=== Your instructions ===
Check every line of the entries below for "sous", and copy the lines that have it.

=== Records for the exercise ===
*-*-*
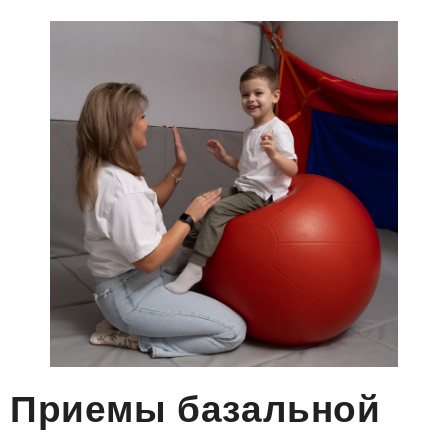
Приемы базальной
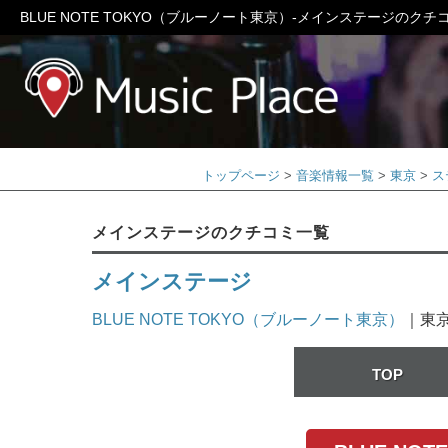
BLUE NOTE TOKYO（ブルーノート東京）-メインステージのクチ
ミュージック
トップページ
音楽情報一覧
東京
ス
メインステージのクチコミ一覧
メインステージ
BLUE NOTE TOKYO（ブルーノート東京）
｜東
TOP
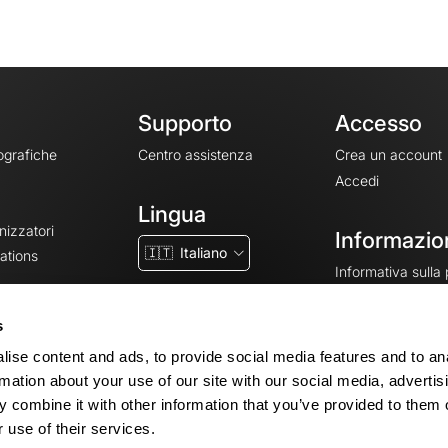
Supporto
Accesso
ografiche
Centro assistenza
Crea un account
Accedi
Lingua
nizzatori
Informazion
🇮🇹
Italiano
ations
Informativa sulla
CGV
CGU
s
Note legali
ise content and ads, to provide social media features and to an
Impostazioni dei 
rmation about your use of our site with our social media, advertis
 combine it with other information that you’ve provided to them o
 use of their services.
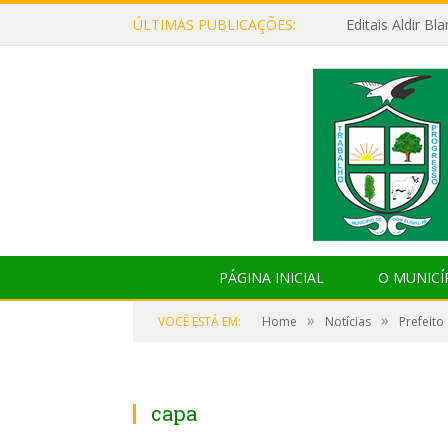
ÚLTIMAS PUBLICAÇÕES:
Editais Aldir B
PÁGINA INICIAL
O MUNICÍ
»
»
VOCÊ ESTÁ EM:
Home
Notícias
Prefeito
capa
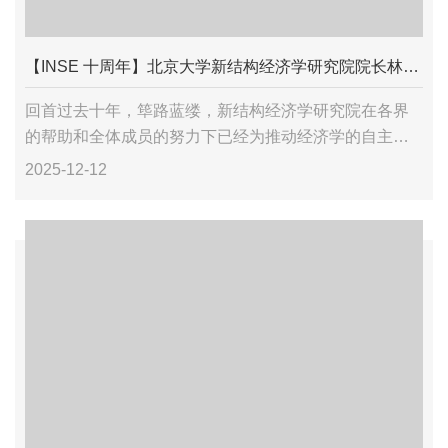
【INSE 十周年】北京大学新结构经济学研究院院长林毅夫教授寄语
回首过去十年，筚路蓝缕，新结构经济学研究院在各界
的帮助和全体成员的努力下已经为推动经济学的自主创
新打下了良好的基础；展望未来，风起云涌，在各界的
2025-12-12
支持下新结构经济学研究院的全体同仁有决心有信心必
将引领世...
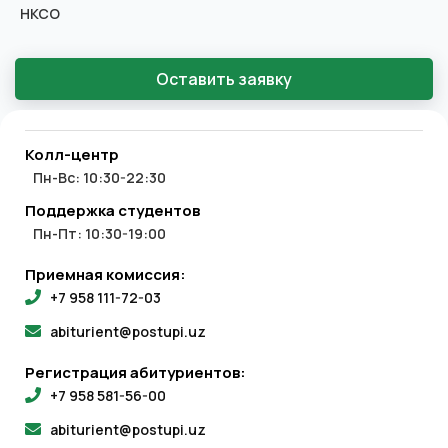
НКСО
Оставить заявку
Колл-центр
Пн-Вс: 10:30-22:30
Поддержка студентов
Пн-Пт: 10:30-19:00
Приемная комиссия:
+7 958 111-72-03
abiturient@postupi.uz
Регистрация абитуриентов:
+7 958 581-56-00
abiturient@postupi.uz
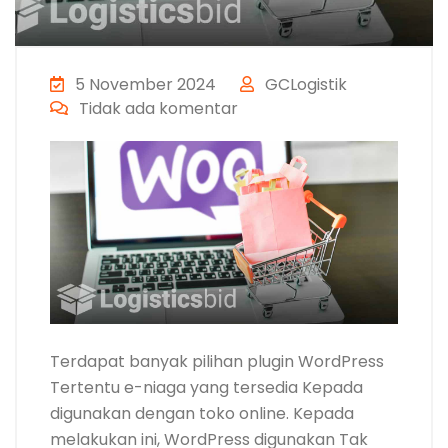
5 November 2024
GCLogistik
Tidak ada komentar
Terdapat banyak pilihan plugin WordPress
Tertentu e-niaga yang tersedia Kepada
digunakan dengan toko online. Kepada
melakukan ini, WordPress digunakan Tak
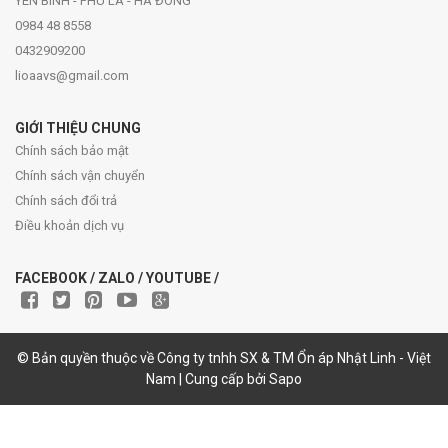
YÊN BÌNH - PHÚ LA - HÀ ĐÔNG
0984 48 8558
0432909200
lioaavs@gmail.com
GIỚI THIỆU CHUNG
Chính sách bảo mật
Chính sách vận chuyển
Chính sách đổi trả
Điều khoản dịch vụ
FACEBOOK / ZALO / YOUTUBE /
© Bản quyền thuộc về Công ty tnhh SX & TM Ổn áp Nhật Linh - Việt
Nam | Cung cấp bởi Sapo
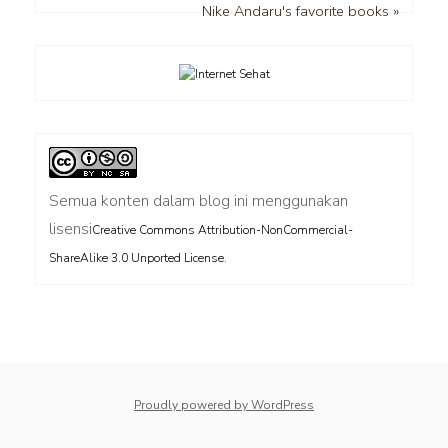
Nike Andaru's favorite books »
Semua konten dalam blog ini menggunakan
lisensi
Creative Commons Attribution-NonCommercial-
.
ShareAlike 3.0 Unported License
Proudly powered by WordPress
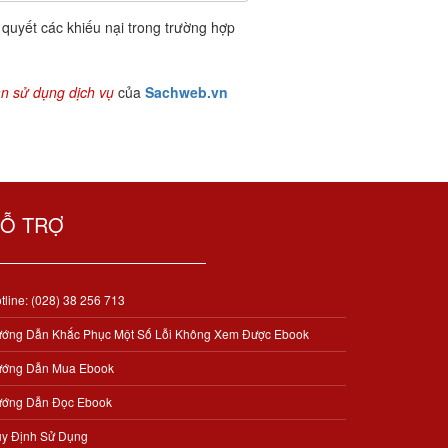
 quyết các khiếu nại trong trường hợp
n sử dụng dịch vụ
của
Sachweb.vn
Ỗ TRỢ
tline: (028) 38 256 713
ớng Dẫn Khắc Phục Một Số Lỗi Không Xem Được Ebook
ớng Dẫn Mua Ebook
ớng Dẫn Đọc Ebook
y Định Sử Dụng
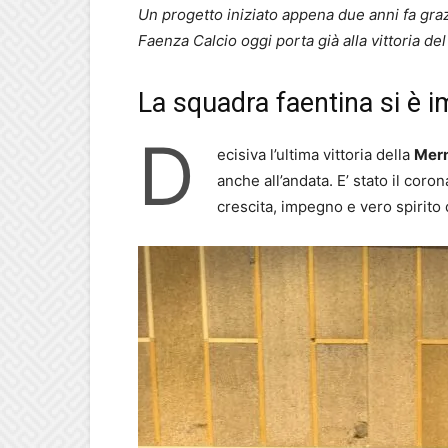
Un progetto iniziato appena due anni fa graz
Faenza Calcio oggi porta già alla vittoria d
La squadra faentina si è 
D
ecisiva l’ultima vittoria della
Mer
anche all’andata. E’ stato il coro
crescita, impegno e vero spirito 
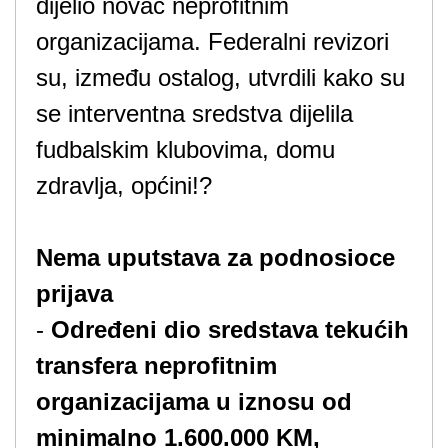
dijelio novac neprofitnim
organizacijama. Federalni revizori
su, između ostalog, utvrdili kako su
se interventna sredstva dijelila
fudbalskim klubovima, domu
zdravlja, općini!?
Nema uputstava za podnosioce
prijava
-
Određeni dio sredstava tekućih
transfera neprofitnim
organizacijama u iznosu od
minimalno 1.600.000 KM,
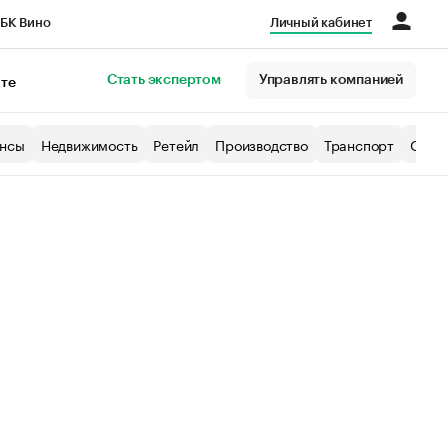
БК Вино
Личный кабинет
Город
Стать экспертом
Управлять компанией
кте
нсы
Недвижимость
Ретейл
Производство
Транспорт
Образ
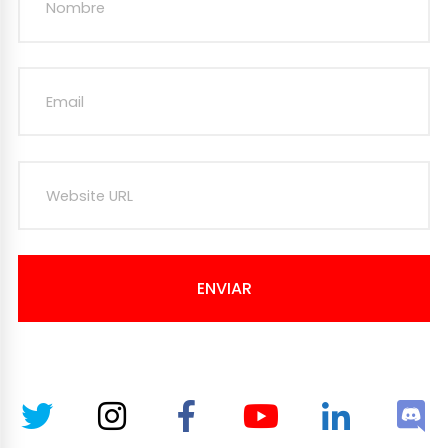
ENVIAR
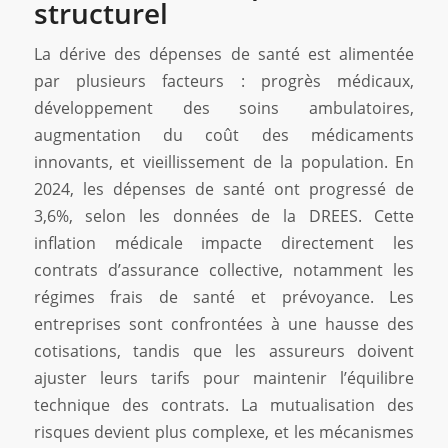
structurel
La dérive des dépenses de santé est alimentée
par plusieurs facteurs : progrès médicaux,
développement des soins ambulatoires,
augmentation du coût des médicaments
innovants, et vieillissement de la population. En
2024, les dépenses de santé ont progressé de
3,6%, selon les données de la DREES. Cette
inflation médicale impacte directement les
contrats d’assurance collective, notamment les
régimes frais de santé et prévoyance. Les
entreprises sont confrontées à une hausse des
cotisations, tandis que les assureurs doivent
ajuster leurs tarifs pour maintenir l’équilibre
technique des contrats. La mutualisation des
risques devient plus complexe, et les mécanismes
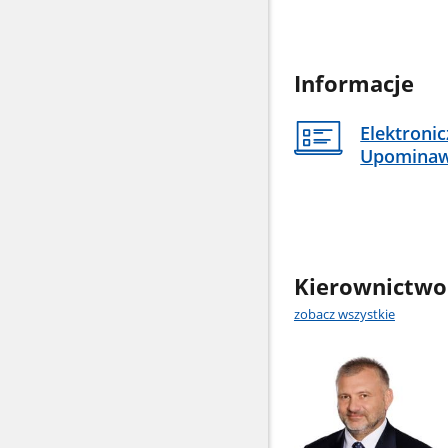
Informacje
Elektroni
Upomina
Kierownictwo
zobacz wszystkie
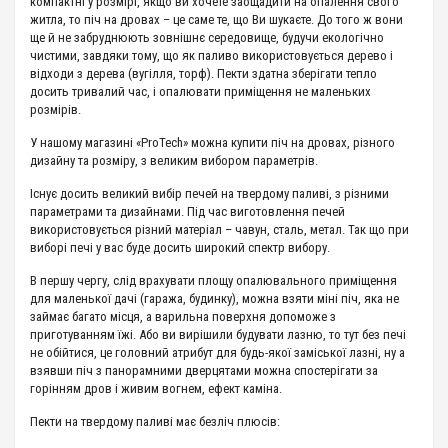
компактні у розмірі, якщо ви хочете заощадити на опалення свого
житла, то піч на дровах – це саме те, що Ви шукаєте. До того ж вони
ще й не забруднюють зовнішнє середовище, будучи екологічно
чистими, завдяки тому, що як паливо використовується дерево і
відходи з дерева (вугілля, торф). Пекти здатна зберігати тепло
досить тривалий час, і опалювати приміщення не маленьких
розмірів.
У нашому магазині «ProTech» можна купити піч на дровах, різного
дизайну та розміру, з великим вибором параметрів.
Існує досить великий вибір печей на твердому паливі, з різними
параметрами та дизайнами. Під час виготовлення печей
використовується різний матеріал – чавун, сталь, метал. Так що при
виборі печі у вас буде досить широкий спектр вибору.
В першу чергу, слід врахувати площу опалювального приміщення
для маленької дачі (гаража, будинку), можна взяти міні піч, яка не
займає багато місця, а варильна поверхня допоможе з
приготуванням їжі. Або ви вирішили будувати лазню, то тут без печі
не обійтися, це головний атрибут для будь-якої заміської лазні, ну а
взявши піч з панорамними дверцятами можна спостерігати за
горінням дров і живим вогнем, ефект каміна.
Пекти на твердому паливі має безліч плюсів:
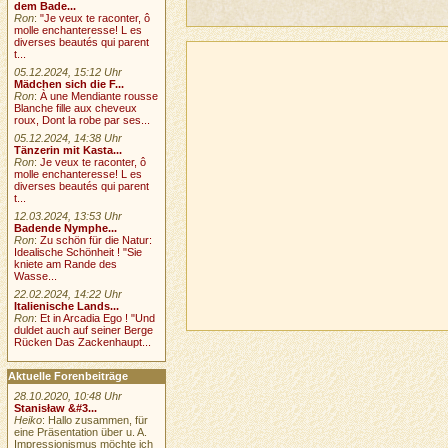
dem Bade...
Ron
:
"Je veux te raconter, ô
molle enchanteresse! L es
diverses beautés qui parent
t...
05.12.2024, 15:12 Uhr
Mädchen sich die F...
Ron
:
À une Mendiante rousse
Blanche fille aux cheveux
roux, Dont la robe par ses...
05.12.2024, 14:38 Uhr
Tänzerin mit Kasta...
Ron
:
Je veux te raconter, ô
molle enchanteresse! L es
diverses beautés qui parent
t...
12.03.2024, 13:53 Uhr
Badende Nymphe...
Ron
:
Zu schön für die Natur:
Idealische Schönheit ! "Sie
kniete am Rande des
Wasse...
22.02.2024, 14:22 Uhr
Italienische Lands...
Ron
:
Et in Arcadia Ego ! "Und
duldet auch auf seiner Berge
Rücken Das Zackenhaupt...
Aktuelle Forenbeiträge
28.10.2020, 10:48 Uhr
Stanisław &#3...
Heiko
: Hallo zusammen, für
eine Präsentation über u. A.
Impressionismus möchte ich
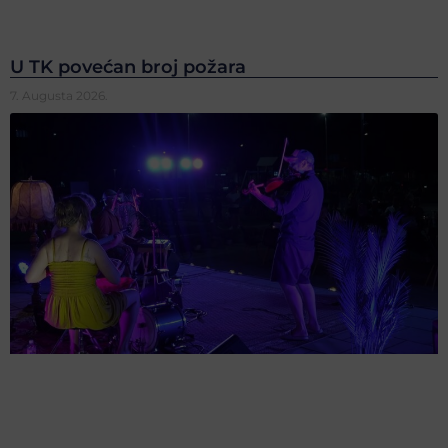
U TK povećan broj požara
7. Augusta 2026.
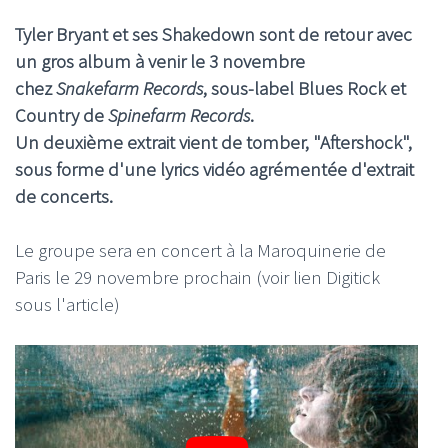
Tyler Bryant
et ses
Shakedown
sont de retour avec
un gros album à venir le 3 novembre
chez
Snakefarm Records
, sous-label Blues Rock et
Country de
Spinefarm Records
.
Un deuxième extrait vient de tomber, "Aftershock",
sous forme d'une lyrics vidéo agrémentée d'extrait
de concerts.
Le groupe sera en concert à la Maroquinerie de
Paris le 29 novembre prochain (voir lien Digitick
sous l'article)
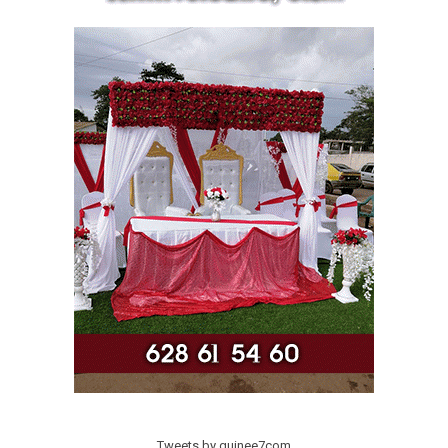
Tweets by guinee7com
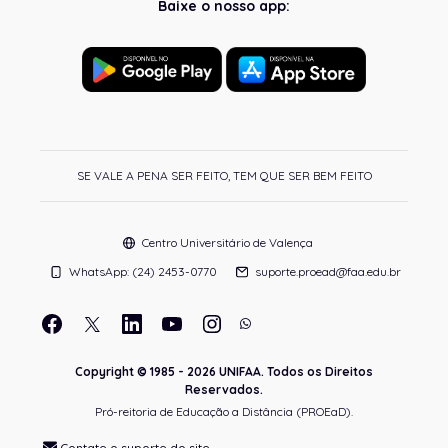
Baixe o nosso app:
SE VALE A PENA SER FEITO, TEM QUE SER BEM FEITO
Centro Universitário de Valença
WhatsApp: (24) 2453-0770
suporte.proead@faa.edu.br
Copyright © 1985 - 2026 UNIFAA. Todos os Direitos
Reservados.
Pró-reitoria de Educação a Distância (PROEaD).
Contate o suporte do site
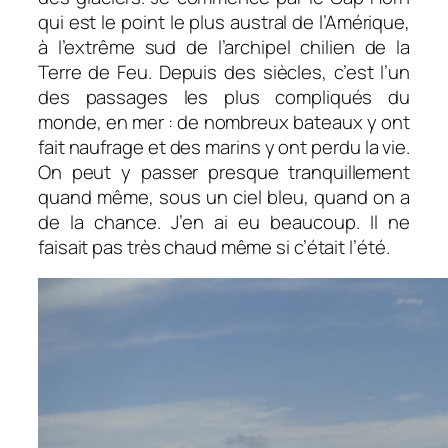
qui est le point le plus austral de l’Amérique,
à l’extrême sud de l’archipel chilien de la
Terre de Feu. Depuis des siècles, c’est l’un
des passages les plus compliqués du
monde, en mer : de nombreux bateaux y ont
fait naufrage et des marins y ont perdu la vie.
On peut y passer presque tranquillement
quand même, sous un ciel bleu, quand on a
de la chance. J’en ai eu beaucoup. Il ne
faisait pas très chaud même si c’était l’été.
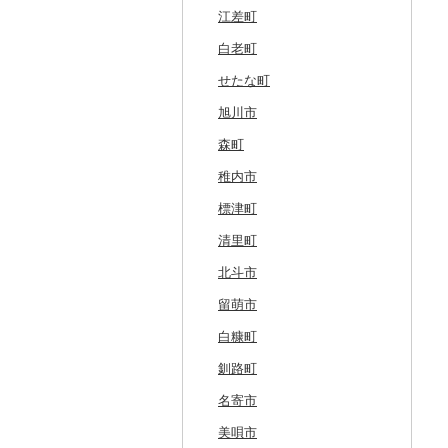
江差町
白老町
せたな町
旭川市
森町
稚内市
標津町
清里町
北斗市
留萌市
白糠町
釧路町
名寄市
美唄市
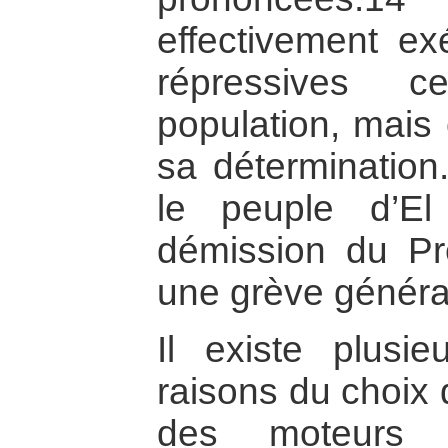
effectivement ex
répressives c
population, mais 
sa détermination
le peuple d’El
démission du Pr
une grève généra
Il existe plusie
raisons du choix 
des moteurs 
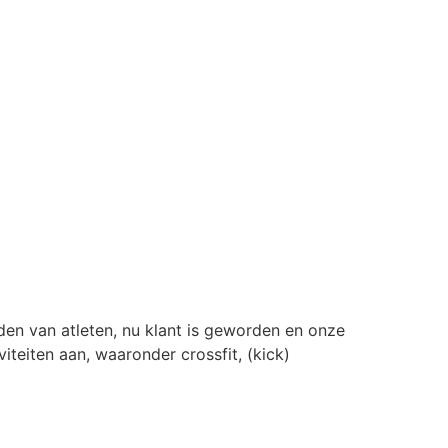
iden van atleten, nu klant is geworden en onze
teiten aan, waaronder crossfit, (kick)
*-*-*
=== Written solution ===
, sous-label Blues Rock et
sous forme d'une lyrics vidéo agrémentée d'extrait
sous l'article)
quand même, sous un ciel bleu, quand on a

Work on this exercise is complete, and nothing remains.